Guðnadóttir says that “being European” meant that she did not fully appreciate how huge the DC universe was until the announcement was made. “I’m so interested in storytelling. When I read a book, I get so immersed in the characters, and when I get to the end, I always think ‘I’m going to miss this’. Working on a film is the same. You become very immersed in the world, but it’s just for a couple of hours. However, with something like DC, the universe has been created over decades. It has such a history and people feel so strongly about it – and that’s a very exciting thing to be involved in.”
Diversity in Hollywood is a hot topic. According to the Centre for the Study of Women in Television and Film, in 2014, only seven per cent of directors and five per cent of cinematographers were women. The statistics were even more depressing for female composers. Over the past three years, only one to two per cent of composers working on the top 250 box office films were women.

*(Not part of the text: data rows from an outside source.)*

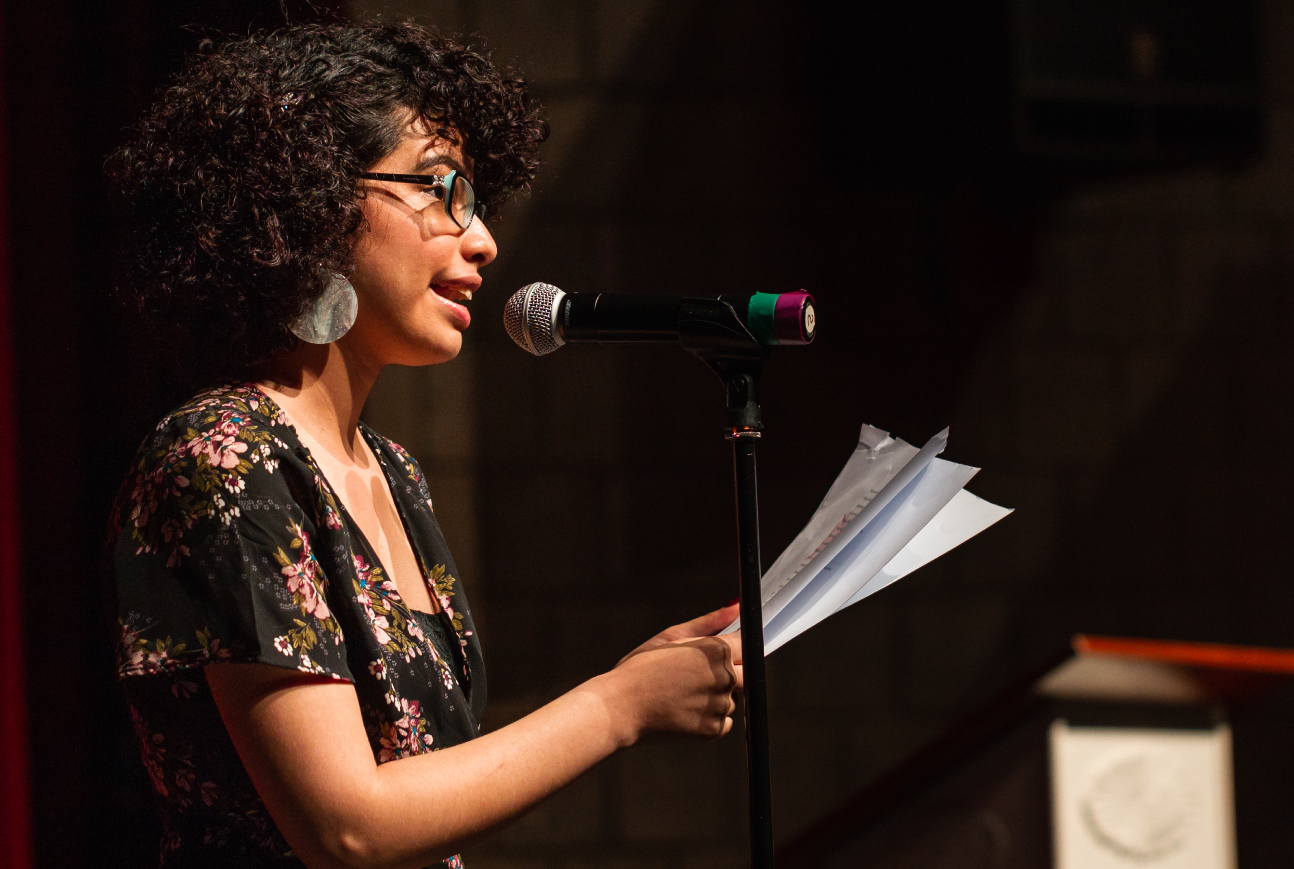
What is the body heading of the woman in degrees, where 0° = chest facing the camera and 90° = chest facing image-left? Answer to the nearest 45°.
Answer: approximately 270°

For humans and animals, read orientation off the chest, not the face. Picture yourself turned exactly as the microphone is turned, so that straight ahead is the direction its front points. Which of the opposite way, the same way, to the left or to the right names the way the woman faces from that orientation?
the opposite way

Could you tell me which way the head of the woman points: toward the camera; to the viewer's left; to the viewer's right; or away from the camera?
to the viewer's right

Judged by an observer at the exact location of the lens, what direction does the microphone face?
facing to the left of the viewer
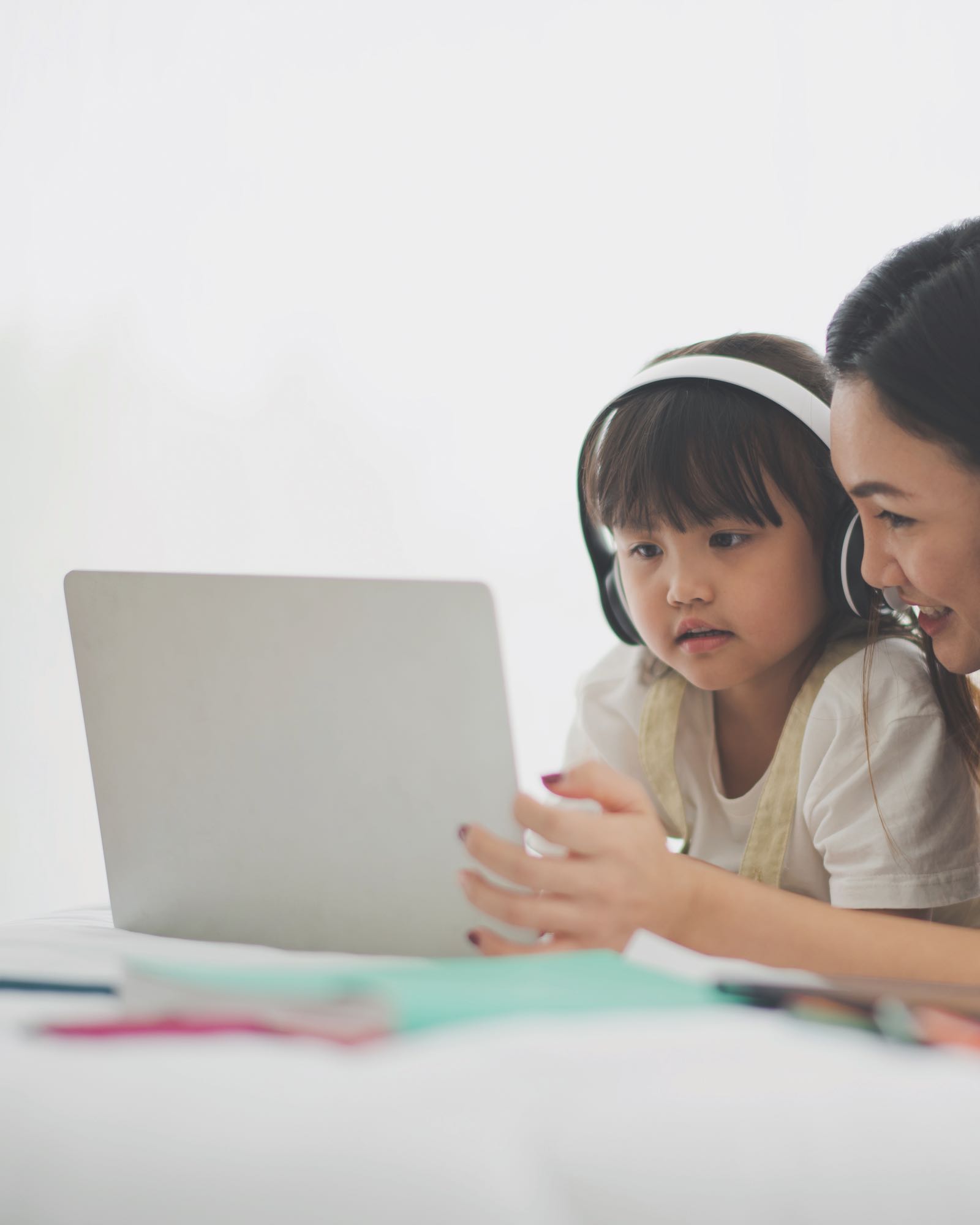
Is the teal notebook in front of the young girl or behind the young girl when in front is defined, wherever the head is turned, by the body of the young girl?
in front

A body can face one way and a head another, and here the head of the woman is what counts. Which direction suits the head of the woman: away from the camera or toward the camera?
toward the camera

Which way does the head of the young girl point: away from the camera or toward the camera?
toward the camera

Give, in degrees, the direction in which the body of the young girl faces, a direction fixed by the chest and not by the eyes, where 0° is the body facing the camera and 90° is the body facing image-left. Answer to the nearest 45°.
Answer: approximately 45°
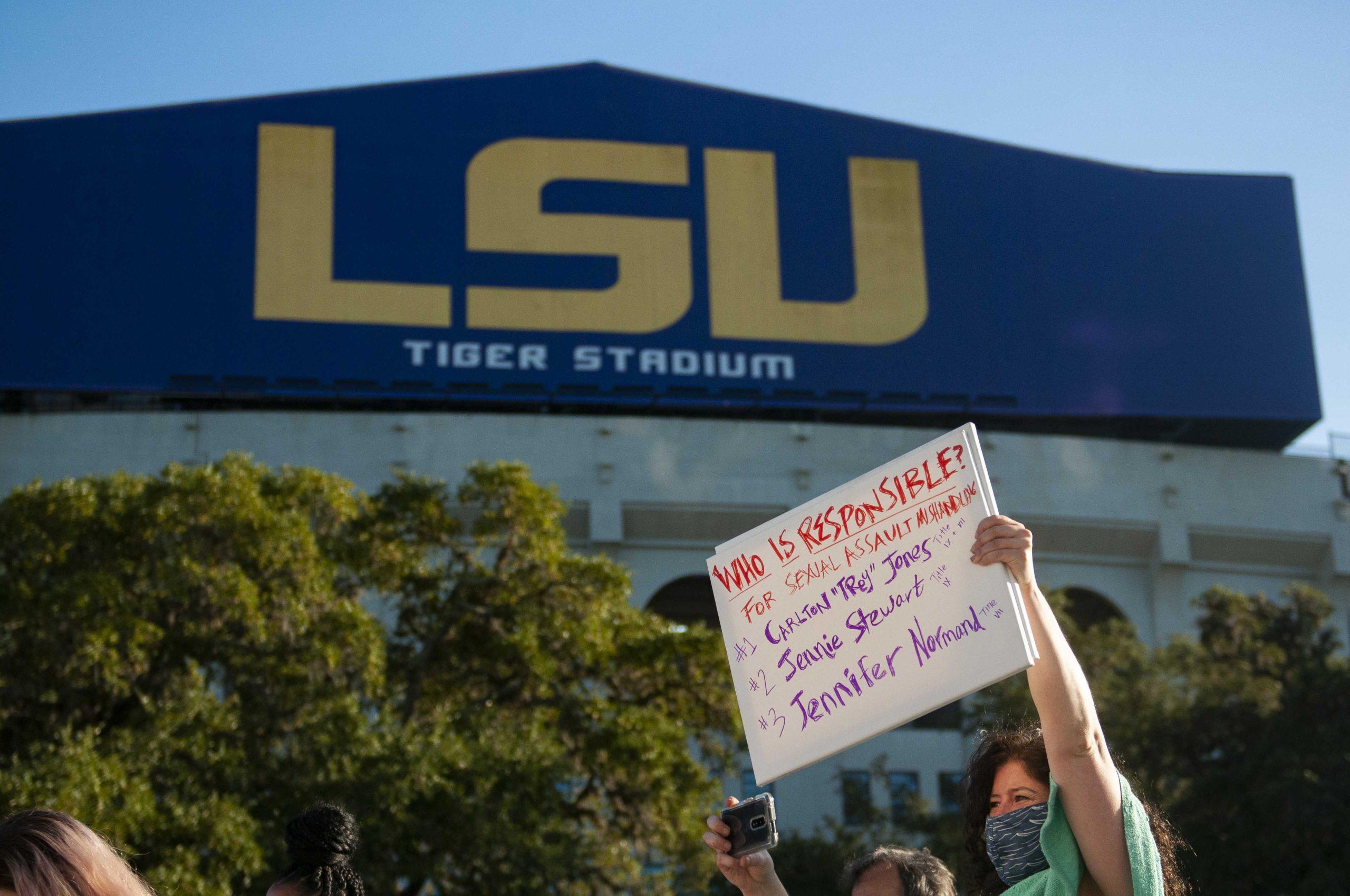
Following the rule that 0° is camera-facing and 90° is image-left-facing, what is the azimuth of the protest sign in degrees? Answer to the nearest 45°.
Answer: approximately 0°

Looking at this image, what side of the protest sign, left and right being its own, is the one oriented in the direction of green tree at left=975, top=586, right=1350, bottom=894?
back

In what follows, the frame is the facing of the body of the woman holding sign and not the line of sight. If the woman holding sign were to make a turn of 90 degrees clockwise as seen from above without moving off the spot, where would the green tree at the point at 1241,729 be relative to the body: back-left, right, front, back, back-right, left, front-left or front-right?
front-right

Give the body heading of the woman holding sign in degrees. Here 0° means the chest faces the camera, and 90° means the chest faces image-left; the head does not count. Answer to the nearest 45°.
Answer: approximately 45°

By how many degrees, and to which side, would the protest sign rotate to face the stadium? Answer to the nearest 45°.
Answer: approximately 180°

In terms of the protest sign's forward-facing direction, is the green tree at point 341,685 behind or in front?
behind
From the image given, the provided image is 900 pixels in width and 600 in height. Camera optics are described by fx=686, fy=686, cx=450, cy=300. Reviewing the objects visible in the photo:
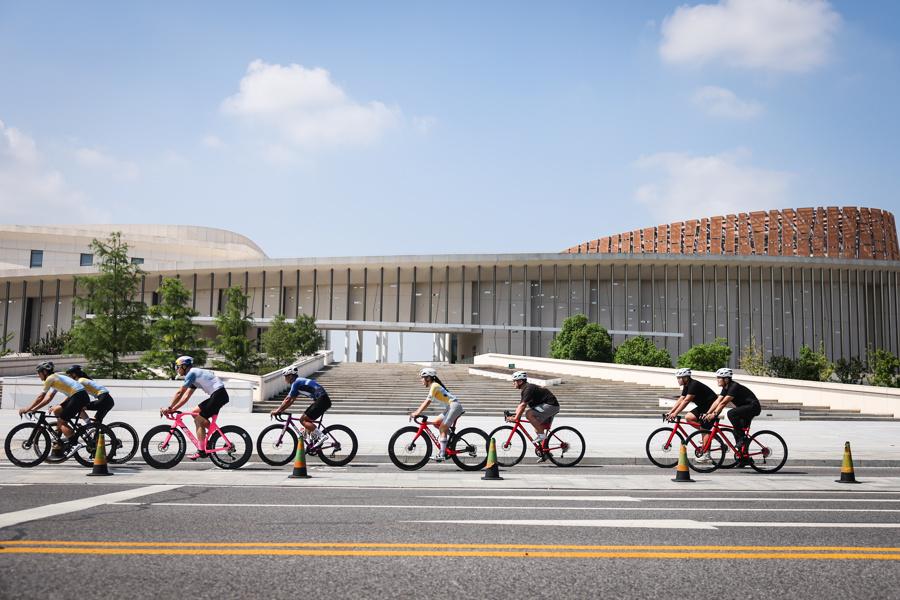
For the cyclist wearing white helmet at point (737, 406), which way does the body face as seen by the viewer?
to the viewer's left

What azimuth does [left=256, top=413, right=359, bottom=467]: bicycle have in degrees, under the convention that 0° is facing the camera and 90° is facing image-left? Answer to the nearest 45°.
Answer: approximately 90°

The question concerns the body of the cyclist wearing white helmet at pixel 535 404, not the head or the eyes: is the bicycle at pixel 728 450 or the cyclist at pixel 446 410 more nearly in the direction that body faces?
the cyclist

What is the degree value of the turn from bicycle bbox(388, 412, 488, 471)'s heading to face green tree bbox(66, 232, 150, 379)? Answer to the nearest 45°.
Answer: approximately 45° to its right

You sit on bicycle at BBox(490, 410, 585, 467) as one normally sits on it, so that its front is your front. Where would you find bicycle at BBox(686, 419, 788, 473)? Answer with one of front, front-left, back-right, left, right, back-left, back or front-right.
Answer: back

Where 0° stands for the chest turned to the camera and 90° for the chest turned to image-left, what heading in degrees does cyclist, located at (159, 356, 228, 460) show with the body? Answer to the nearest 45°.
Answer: approximately 90°

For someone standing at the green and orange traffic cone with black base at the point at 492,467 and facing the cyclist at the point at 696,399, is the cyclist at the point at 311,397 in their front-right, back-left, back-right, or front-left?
back-left

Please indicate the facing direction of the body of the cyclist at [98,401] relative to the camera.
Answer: to the viewer's left

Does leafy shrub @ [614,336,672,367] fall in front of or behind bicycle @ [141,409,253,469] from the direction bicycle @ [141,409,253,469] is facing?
behind

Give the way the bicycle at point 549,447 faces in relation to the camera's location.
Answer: facing to the left of the viewer

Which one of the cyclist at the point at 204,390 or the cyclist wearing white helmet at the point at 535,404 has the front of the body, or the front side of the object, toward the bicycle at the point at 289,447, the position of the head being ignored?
the cyclist wearing white helmet

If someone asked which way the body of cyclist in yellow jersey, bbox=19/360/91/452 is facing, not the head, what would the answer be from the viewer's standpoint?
to the viewer's left

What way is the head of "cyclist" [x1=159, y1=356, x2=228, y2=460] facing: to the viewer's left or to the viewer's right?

“There is,” Guðnadóttir says, “an extreme need for more women in the industry, and I’m really grateful to be part of that movement. I think there’s been a lot of change in the year after #metoo and a growing awareness of women’s positions and how we’re treated in the film industry. I felt it myself when I went to LA recently. There’s a huge difference in people’s general approach now. It’s been so needed – it’s about time – and I think it is actually happening. Change is coming. It’s really coming and that’s fantastic.”